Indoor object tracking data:
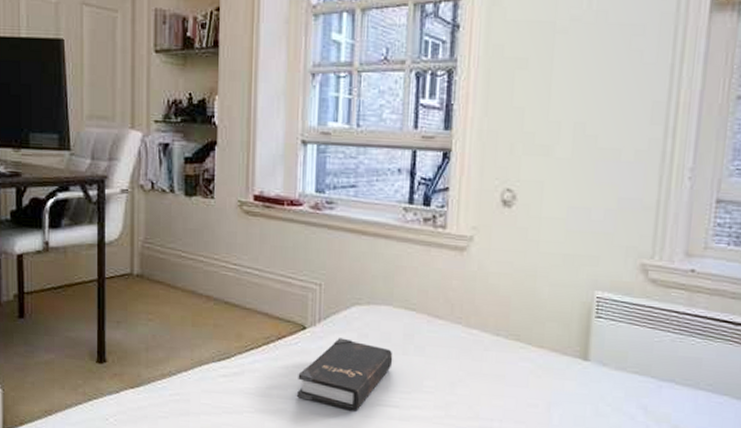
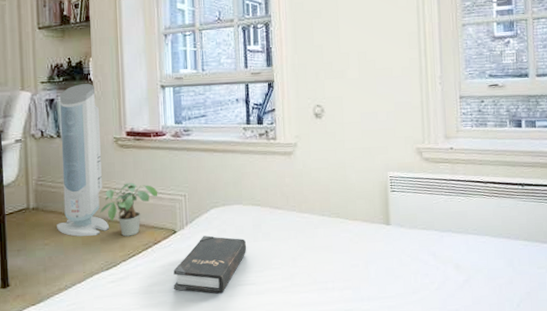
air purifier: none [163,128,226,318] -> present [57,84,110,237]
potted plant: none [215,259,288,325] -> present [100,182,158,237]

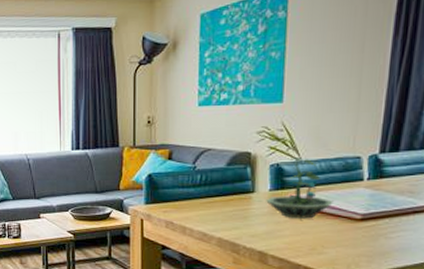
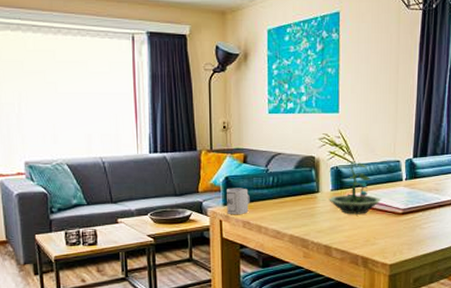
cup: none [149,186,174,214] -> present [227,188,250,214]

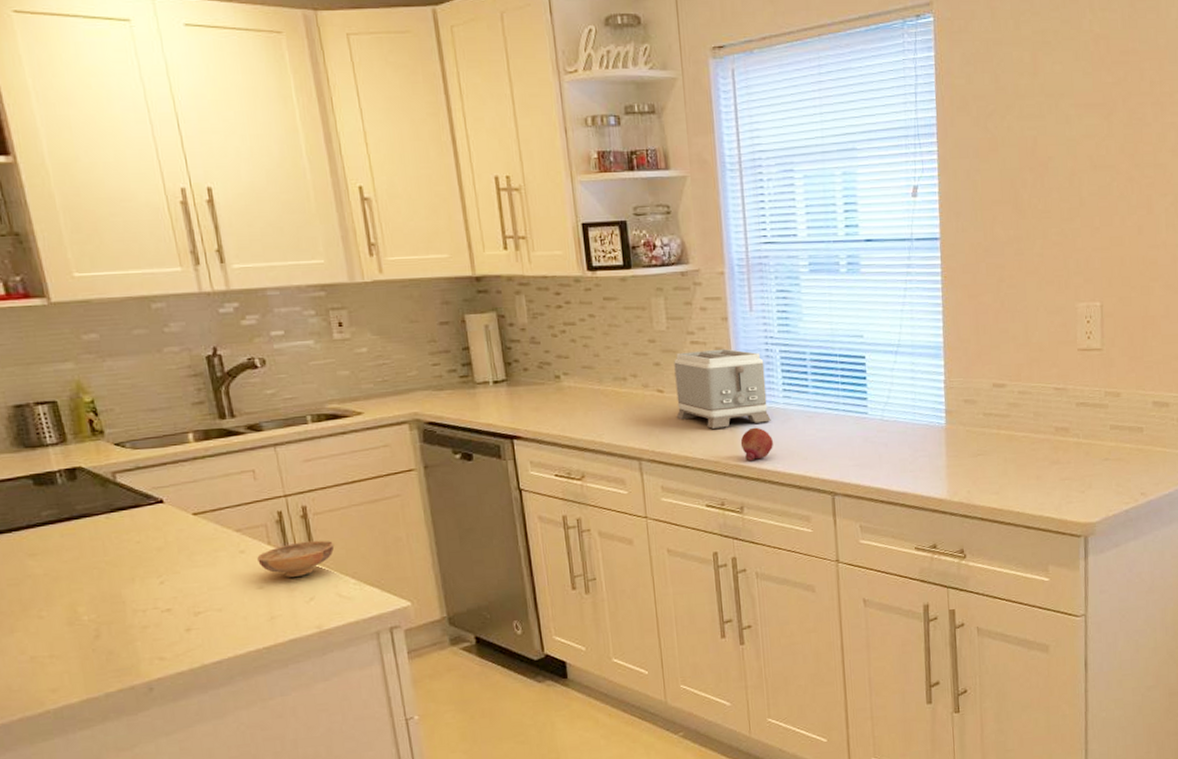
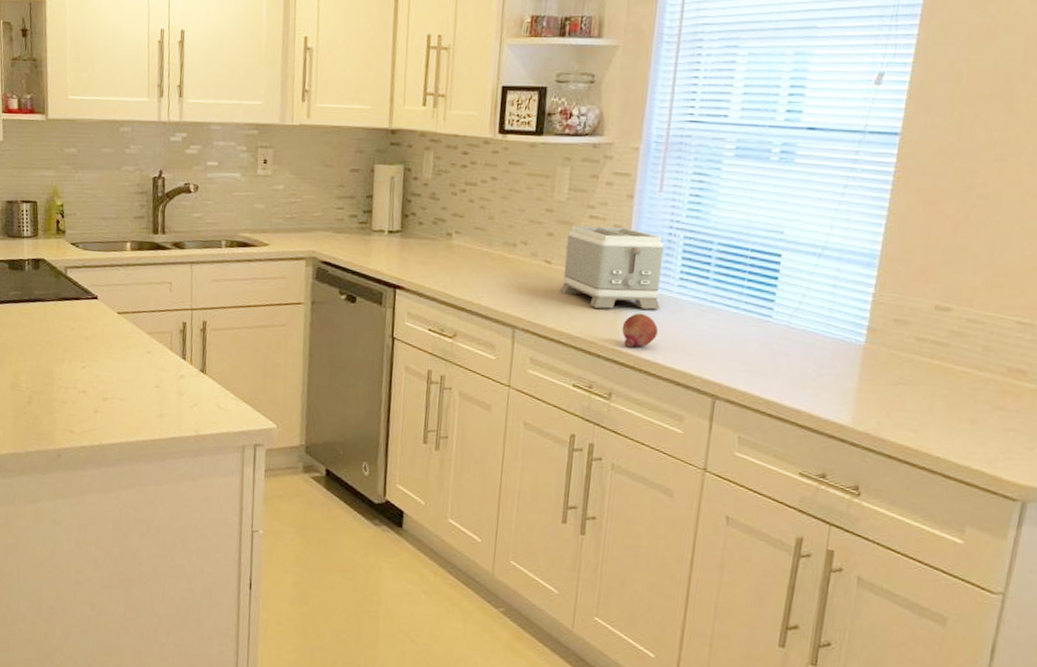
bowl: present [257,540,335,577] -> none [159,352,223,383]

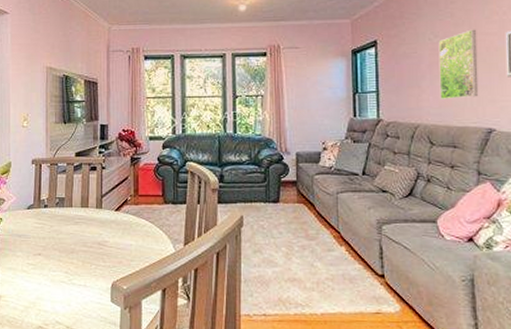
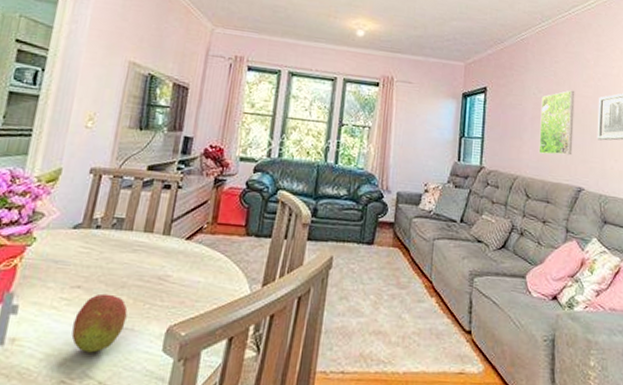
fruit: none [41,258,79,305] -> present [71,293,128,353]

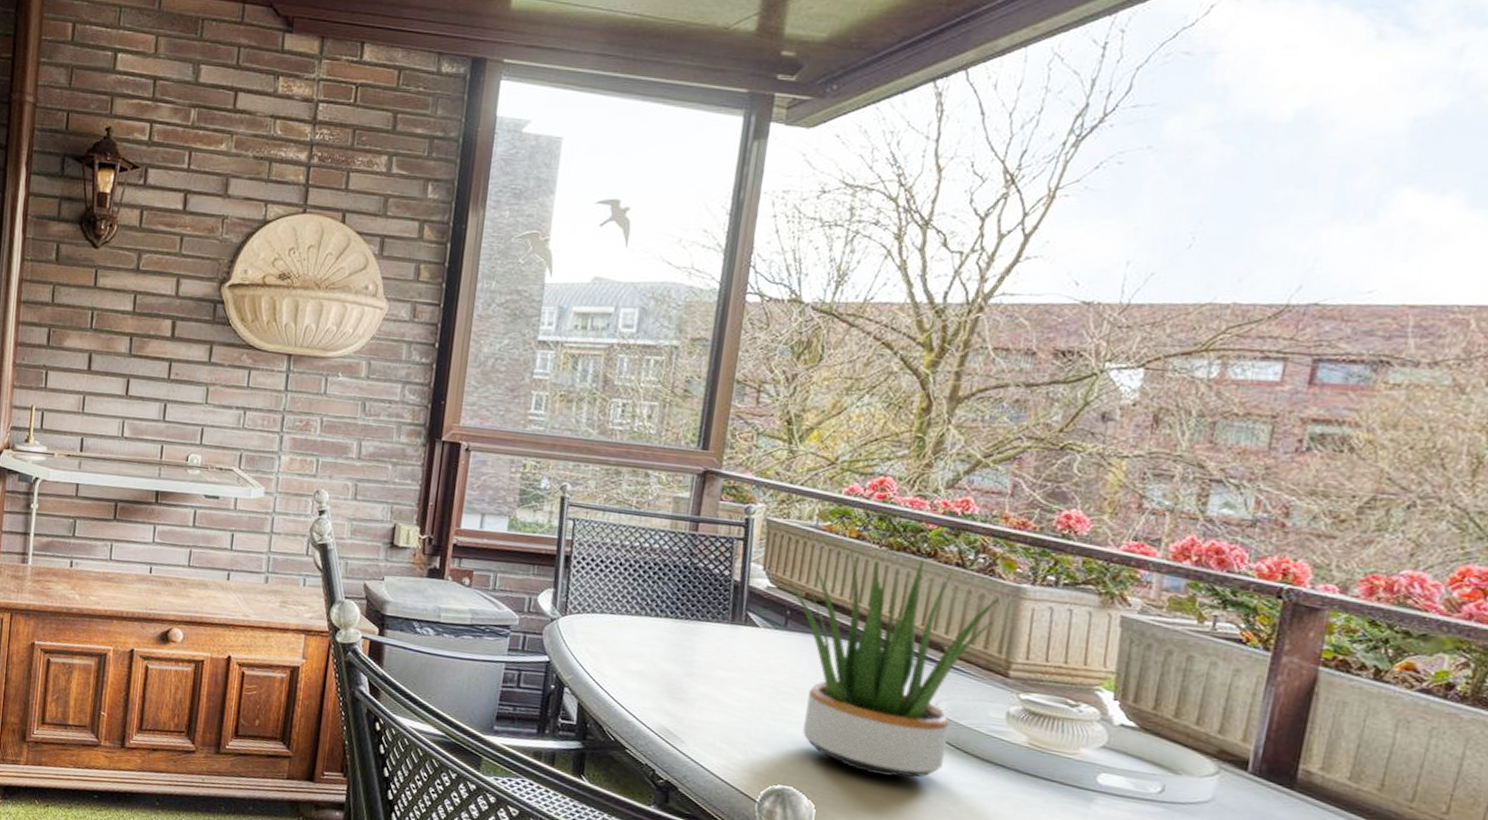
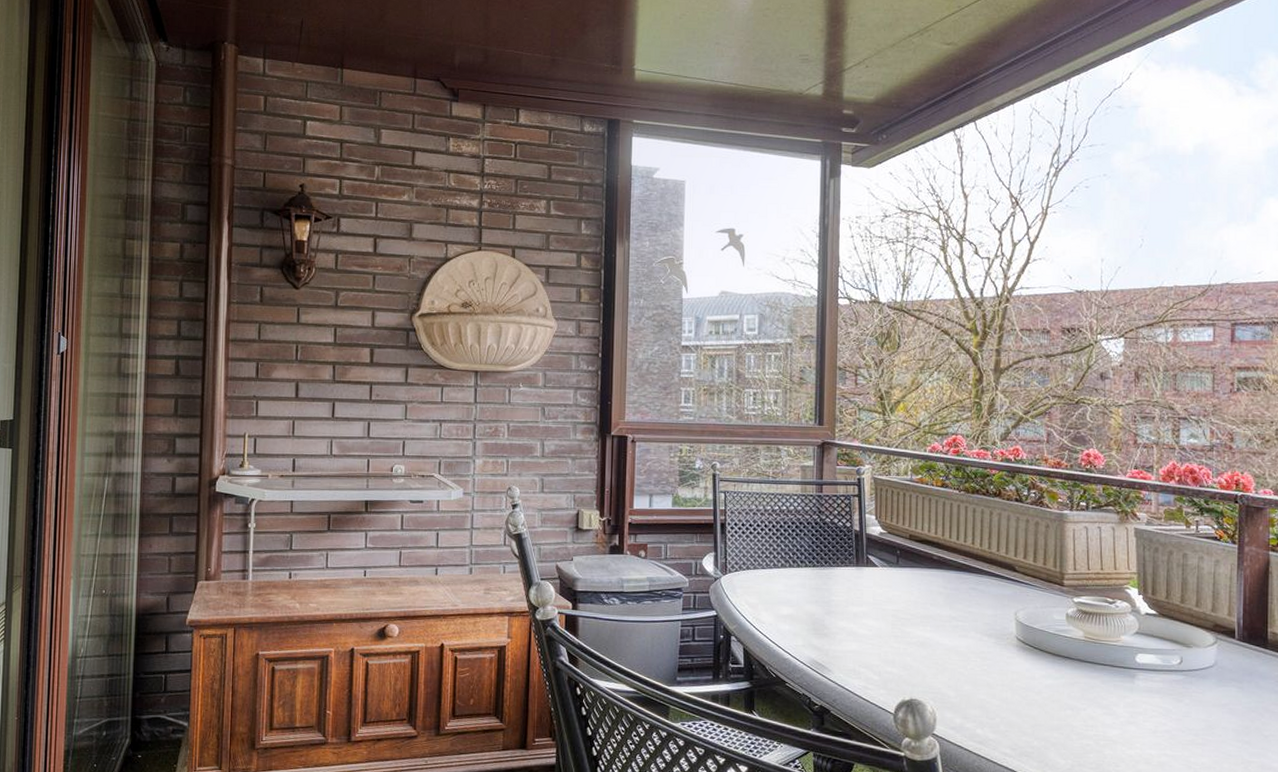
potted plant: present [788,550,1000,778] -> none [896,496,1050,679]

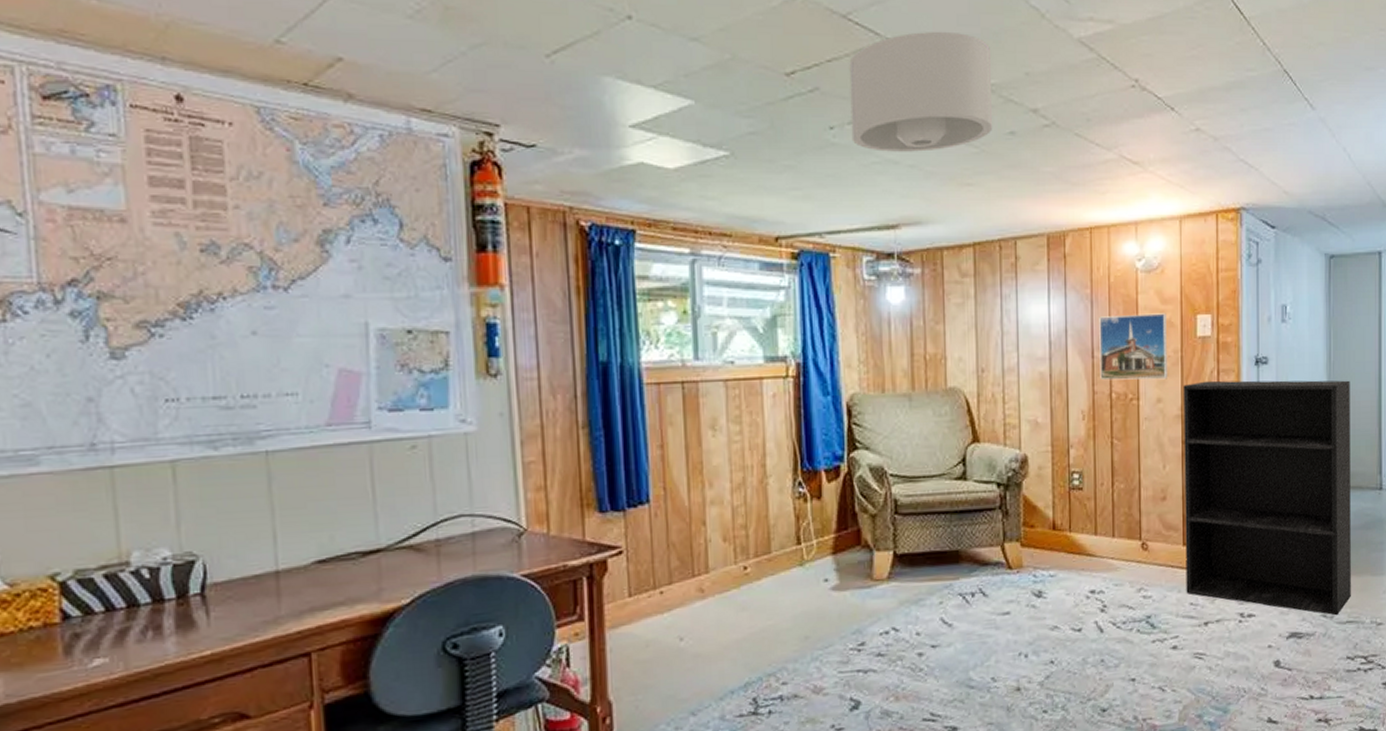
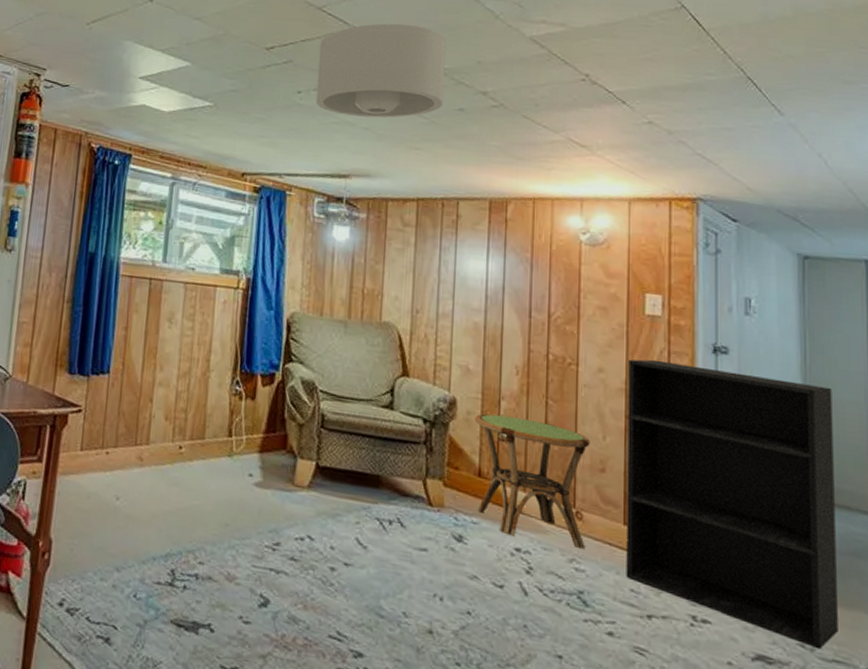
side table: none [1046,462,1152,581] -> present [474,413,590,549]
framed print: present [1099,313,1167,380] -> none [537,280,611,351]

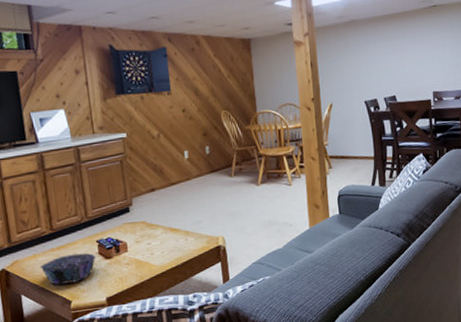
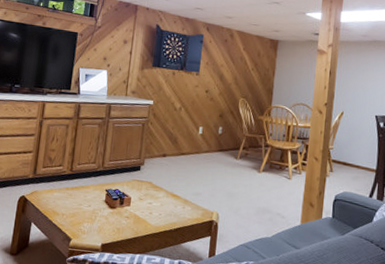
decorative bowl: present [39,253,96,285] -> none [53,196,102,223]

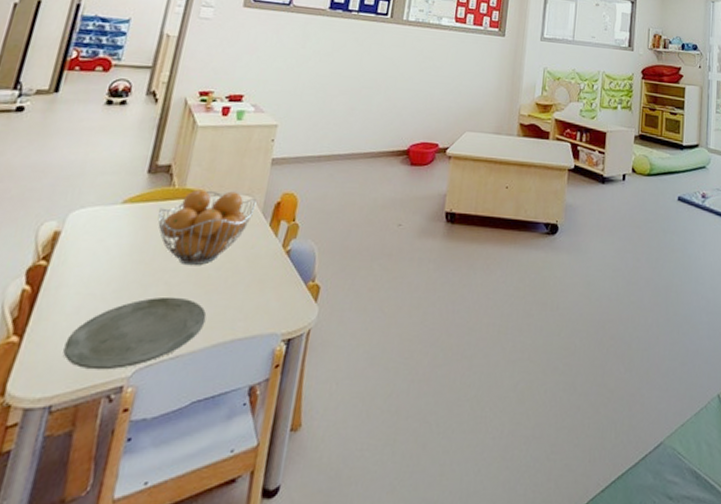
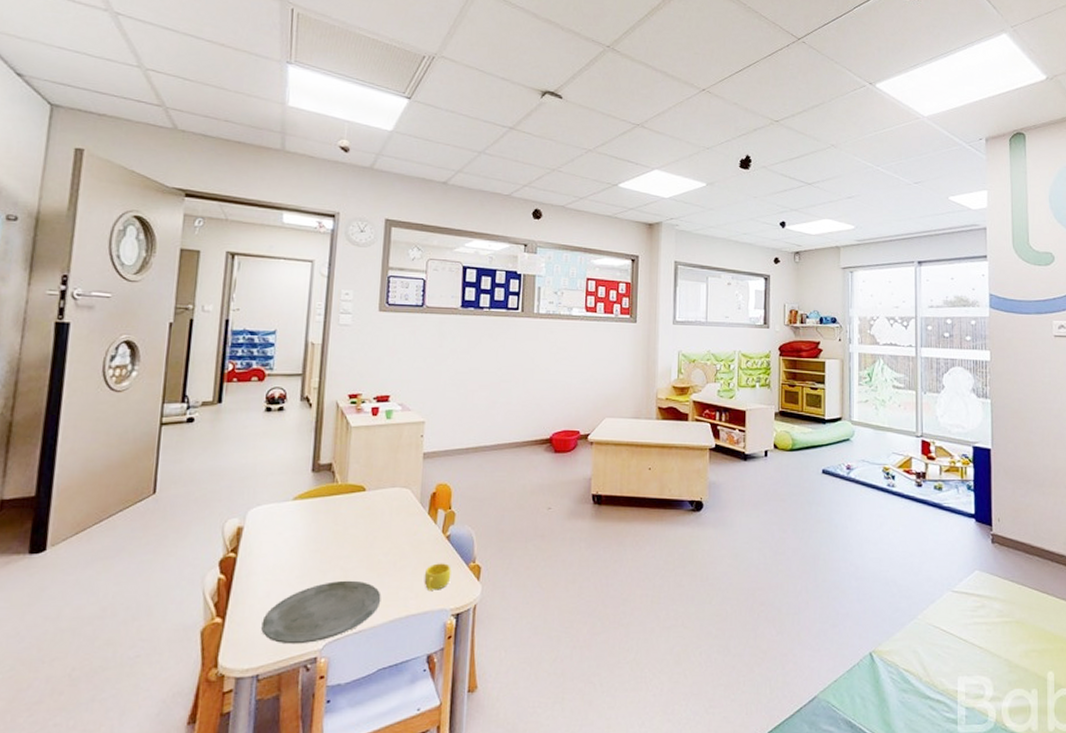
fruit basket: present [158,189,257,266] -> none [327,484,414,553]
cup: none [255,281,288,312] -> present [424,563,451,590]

## Work item
The range to print runs from the line with "potted plant: none" through the last line of the entries, both included; keep it exact and skip the pictures.

## Response to this task
potted plant: none [215,259,288,325] -> present [100,182,158,237]

cup: none [149,186,174,214] -> present [227,188,250,214]

bowl: present [257,540,335,577] -> none [159,352,223,383]

fruit: none [41,258,79,305] -> present [71,293,128,353]

potted plant: present [788,550,1000,778] -> none [896,496,1050,679]

side table: none [1046,462,1152,581] -> present [474,413,590,549]
framed print: present [1099,313,1167,380] -> none [537,280,611,351]

decorative bowl: present [39,253,96,285] -> none [53,196,102,223]

fruit basket: present [158,189,257,266] -> none [327,484,414,553]
cup: none [255,281,288,312] -> present [424,563,451,590]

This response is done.